> **Excerpted data**:
================================

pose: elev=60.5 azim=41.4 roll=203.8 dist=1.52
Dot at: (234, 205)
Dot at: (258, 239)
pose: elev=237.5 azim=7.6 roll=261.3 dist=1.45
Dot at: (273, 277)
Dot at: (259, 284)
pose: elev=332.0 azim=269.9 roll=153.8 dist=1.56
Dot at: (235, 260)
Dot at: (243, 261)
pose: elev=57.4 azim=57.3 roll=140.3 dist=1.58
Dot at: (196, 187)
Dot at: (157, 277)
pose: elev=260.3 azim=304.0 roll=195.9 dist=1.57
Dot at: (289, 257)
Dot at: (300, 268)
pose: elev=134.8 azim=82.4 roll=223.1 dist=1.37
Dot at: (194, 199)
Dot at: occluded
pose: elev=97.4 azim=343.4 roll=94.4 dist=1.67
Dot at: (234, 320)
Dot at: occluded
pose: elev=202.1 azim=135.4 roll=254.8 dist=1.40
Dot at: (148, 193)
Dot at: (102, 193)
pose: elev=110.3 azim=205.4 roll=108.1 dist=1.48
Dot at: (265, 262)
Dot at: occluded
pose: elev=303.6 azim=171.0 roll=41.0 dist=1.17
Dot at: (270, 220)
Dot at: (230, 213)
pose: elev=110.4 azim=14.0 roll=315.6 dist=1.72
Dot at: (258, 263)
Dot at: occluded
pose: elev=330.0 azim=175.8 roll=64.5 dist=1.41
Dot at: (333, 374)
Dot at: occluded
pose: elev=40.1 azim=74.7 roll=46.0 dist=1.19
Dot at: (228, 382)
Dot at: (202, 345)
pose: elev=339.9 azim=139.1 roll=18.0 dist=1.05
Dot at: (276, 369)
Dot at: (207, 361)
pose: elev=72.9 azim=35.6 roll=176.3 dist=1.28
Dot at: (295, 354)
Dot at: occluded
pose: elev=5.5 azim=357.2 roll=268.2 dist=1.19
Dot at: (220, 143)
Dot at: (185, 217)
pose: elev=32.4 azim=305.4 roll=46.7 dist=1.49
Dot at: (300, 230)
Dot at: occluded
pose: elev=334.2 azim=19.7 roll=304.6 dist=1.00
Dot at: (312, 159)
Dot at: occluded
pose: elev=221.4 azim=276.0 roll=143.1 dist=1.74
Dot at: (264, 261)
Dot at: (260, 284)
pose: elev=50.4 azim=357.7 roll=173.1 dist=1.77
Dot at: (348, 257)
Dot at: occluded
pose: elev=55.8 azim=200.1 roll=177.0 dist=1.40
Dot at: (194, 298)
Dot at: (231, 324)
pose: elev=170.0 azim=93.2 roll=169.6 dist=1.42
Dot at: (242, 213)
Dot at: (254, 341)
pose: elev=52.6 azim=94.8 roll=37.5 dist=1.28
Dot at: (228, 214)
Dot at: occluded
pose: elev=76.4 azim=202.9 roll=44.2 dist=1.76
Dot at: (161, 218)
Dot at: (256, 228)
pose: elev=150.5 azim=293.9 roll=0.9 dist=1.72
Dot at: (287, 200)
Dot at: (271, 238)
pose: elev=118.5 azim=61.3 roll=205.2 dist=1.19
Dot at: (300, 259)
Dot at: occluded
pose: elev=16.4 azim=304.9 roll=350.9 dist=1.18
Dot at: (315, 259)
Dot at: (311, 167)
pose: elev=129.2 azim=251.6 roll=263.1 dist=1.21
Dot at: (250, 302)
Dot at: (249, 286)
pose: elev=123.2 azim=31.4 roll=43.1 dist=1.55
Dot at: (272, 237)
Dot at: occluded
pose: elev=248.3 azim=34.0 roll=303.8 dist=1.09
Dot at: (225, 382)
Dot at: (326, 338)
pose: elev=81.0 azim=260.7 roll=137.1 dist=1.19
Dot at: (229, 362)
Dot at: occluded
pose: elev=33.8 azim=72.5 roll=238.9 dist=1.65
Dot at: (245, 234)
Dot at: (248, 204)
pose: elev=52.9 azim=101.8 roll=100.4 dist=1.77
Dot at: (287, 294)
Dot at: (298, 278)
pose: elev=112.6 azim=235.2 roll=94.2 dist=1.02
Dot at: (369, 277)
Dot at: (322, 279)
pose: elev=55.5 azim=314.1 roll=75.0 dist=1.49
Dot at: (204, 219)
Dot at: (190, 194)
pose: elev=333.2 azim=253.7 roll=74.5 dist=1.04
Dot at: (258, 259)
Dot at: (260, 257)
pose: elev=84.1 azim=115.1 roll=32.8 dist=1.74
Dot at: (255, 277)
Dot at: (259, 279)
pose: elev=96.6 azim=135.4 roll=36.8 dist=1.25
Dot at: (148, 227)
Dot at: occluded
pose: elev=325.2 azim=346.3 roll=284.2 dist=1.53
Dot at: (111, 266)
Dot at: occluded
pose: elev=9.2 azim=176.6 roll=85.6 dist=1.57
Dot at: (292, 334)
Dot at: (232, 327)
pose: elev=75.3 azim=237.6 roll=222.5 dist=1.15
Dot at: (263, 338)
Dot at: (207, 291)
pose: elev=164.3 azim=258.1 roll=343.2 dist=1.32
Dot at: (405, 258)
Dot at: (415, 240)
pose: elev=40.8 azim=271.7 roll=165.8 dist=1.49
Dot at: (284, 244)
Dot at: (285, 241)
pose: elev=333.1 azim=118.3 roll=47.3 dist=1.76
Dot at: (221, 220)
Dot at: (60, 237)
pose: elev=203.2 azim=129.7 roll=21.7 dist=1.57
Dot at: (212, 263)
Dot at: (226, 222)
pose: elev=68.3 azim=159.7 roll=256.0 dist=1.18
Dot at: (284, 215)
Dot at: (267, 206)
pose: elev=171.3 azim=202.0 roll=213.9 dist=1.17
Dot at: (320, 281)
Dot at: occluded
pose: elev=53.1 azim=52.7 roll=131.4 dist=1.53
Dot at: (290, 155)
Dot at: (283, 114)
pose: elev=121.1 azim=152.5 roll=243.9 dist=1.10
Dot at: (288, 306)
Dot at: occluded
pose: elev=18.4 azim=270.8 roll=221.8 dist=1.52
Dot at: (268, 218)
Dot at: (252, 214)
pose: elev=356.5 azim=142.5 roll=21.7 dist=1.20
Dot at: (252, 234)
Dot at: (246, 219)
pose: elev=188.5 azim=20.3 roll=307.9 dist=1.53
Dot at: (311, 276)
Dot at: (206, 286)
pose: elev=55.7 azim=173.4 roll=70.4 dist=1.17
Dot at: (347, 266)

================================

> **What you will do**:
Put the lines of the entries above, from the line with "pose: elev=50.4 azim=357.7" up to and including the line with "Dot at: (259, 279)", into a Markdown table with the columns Row and Text. Number each line in Row, give the line in Text, and leave out any blank lines.

> **Answer to this task**:
| Row | Text |
|---|---|
| 1 | pose: elev=50.4 azim=357.7 roll=173.1 dist=1.77 |
| 2 | Dot at: (348, 257) |
| 3 | Dot at: occluded |
| 4 | pose: elev=55.8 azim=200.1 roll=177.0 dist=1.40 |
| 5 | Dot at: (194, 298) |
| 6 | Dot at: (231, 324) |
| 7 | pose: elev=170.0 azim=93.2 roll=169.6 dist=1.42 |
| 8 | Dot at: (242, 213) |
| 9 | Dot at: (254, 341) |
| 10 | pose: elev=52.6 azim=94.8 roll=37.5 dist=1.28 |
| 11 | Dot at: (228, 214) |
| 12 | Dot at: occluded |
| 13 | pose: elev=76.4 azim=202.9 roll=44.2 dist=1.76 |
| 14 | Dot at: (161, 218) |
| 15 | Dot at: (256, 228) |
| 16 | pose: elev=150.5 azim=293.9 roll=0.9 dist=1.72 |
| 17 | Dot at: (287, 200) |
| 18 | Dot at: (271, 238) |
| 19 | pose: elev=118.5 azim=61.3 roll=205.2 dist=1.19 |
| 20 | Dot at: (300, 259) |
| 21 | Dot at: occluded |
| 22 | pose: elev=16.4 azim=304.9 roll=350.9 dist=1.18 |
| 23 | Dot at: (315, 259) |
| 24 | Dot at: (311, 167) |
| 25 | pose: elev=129.2 azim=251.6 roll=263.1 dist=1.21 |
| 26 | Dot at: (250, 302) |
| 27 | Dot at: (249, 286) |
| 28 | pose: elev=123.2 azim=31.4 roll=43.1 dist=1.55 |
| 29 | Dot at: (272, 237) |
| 30 | Dot at: occluded |
| 31 | pose: elev=248.3 azim=34.0 roll=303.8 dist=1.09 |
| 32 | Dot at: (225, 382) |
| 33 | Dot at: (326, 338) |
| 34 | pose: elev=81.0 azim=260.7 roll=137.1 dist=1.19 |
| 35 | Dot at: (229, 362) |
| 36 | Dot at: occluded |
| 37 | pose: elev=33.8 azim=72.5 roll=238.9 dist=1.65 |
| 38 | Dot at: (245, 234) |
| 39 | Dot at: (248, 204) |
| 40 | pose: elev=52.9 azim=101.8 roll=100.4 dist=1.77 |
| 41 | Dot at: (287, 294) |
| 42 | Dot at: (298, 278) |
| 43 | pose: elev=112.6 azim=235.2 roll=94.2 dist=1.02 |
| 44 | Dot at: (369, 277) |
| 45 | Dot at: (322, 279) |
| 46 | pose: elev=55.5 azim=314.1 roll=75.0 dist=1.49 |
| 47 | Dot at: (204, 219) |
| 48 | Dot at: (190, 194) |
| 49 | pose: elev=333.2 azim=253.7 roll=74.5 dist=1.04 |
| 50 | Dot at: (258, 259) |
| 51 | Dot at: (260, 257) |
| 52 | pose: elev=84.1 azim=115.1 roll=32.8 dist=1.74 |
| 53 | Dot at: (255, 277) |
| 54 | Dot at: (259, 279) |